Furthermore, over 50 per cent indicated their organisation has taken no steps or don’t know what steps have been taken to eliminate or mitigate psychosocial risks associated with misconduct and safety investigations.

In addition, only 12 per cent of respondents indicated that they use data analytics and technology to manage psychosocial risk, suggesting most organisations are not getting maximum value and insights from their available data that would help them mitigate these risks.

Meanwhile, 30 per cent of organisations already have a designated mental health officer, wellbeing officer, or similar role, despite this not being required by legislation or codes of practice in Australia or the UK.
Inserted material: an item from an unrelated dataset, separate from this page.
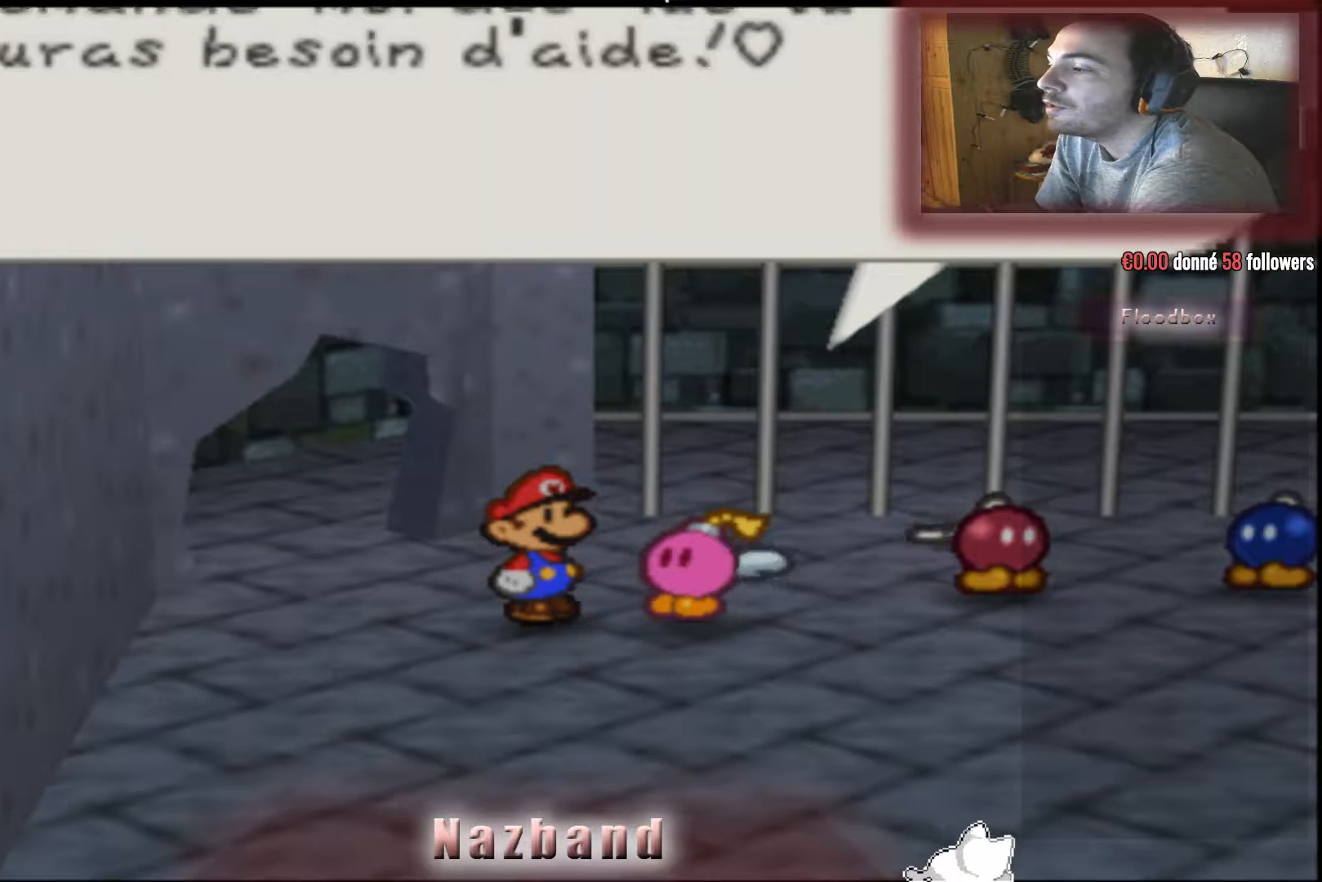
{"buttons": [], "left_stick": "up-right", "right_stick": "center", "events": []}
This indicates some organisations are choosing to proactively introduce such roles as a control measure to manage psychosocial risks in the workplace.

Ashurst said these findings highlight the significant scope for organisations to better manage workplace psychosocial risks and implement risk assessments for mental health outcomes as part of their workplace health and safety, investigations, and appropriate workplace behaviour policies.

“Psychosocial risk is the new frontier of WHS globally, and it’s arguably the most challenging area of WHS to manage proactively,” said Tony Morris, risk advisory partner at Ashurst.

“While some organisations have completed risk assessments in consultation with their workforce, many challenges remain.

“This is a change management journey for WHS, not only for organisations but for safety regulators charged with enforcing the law. It will be important for all organisations and industries to get ahead of the change and minimise the risks of psychosocial hazards.”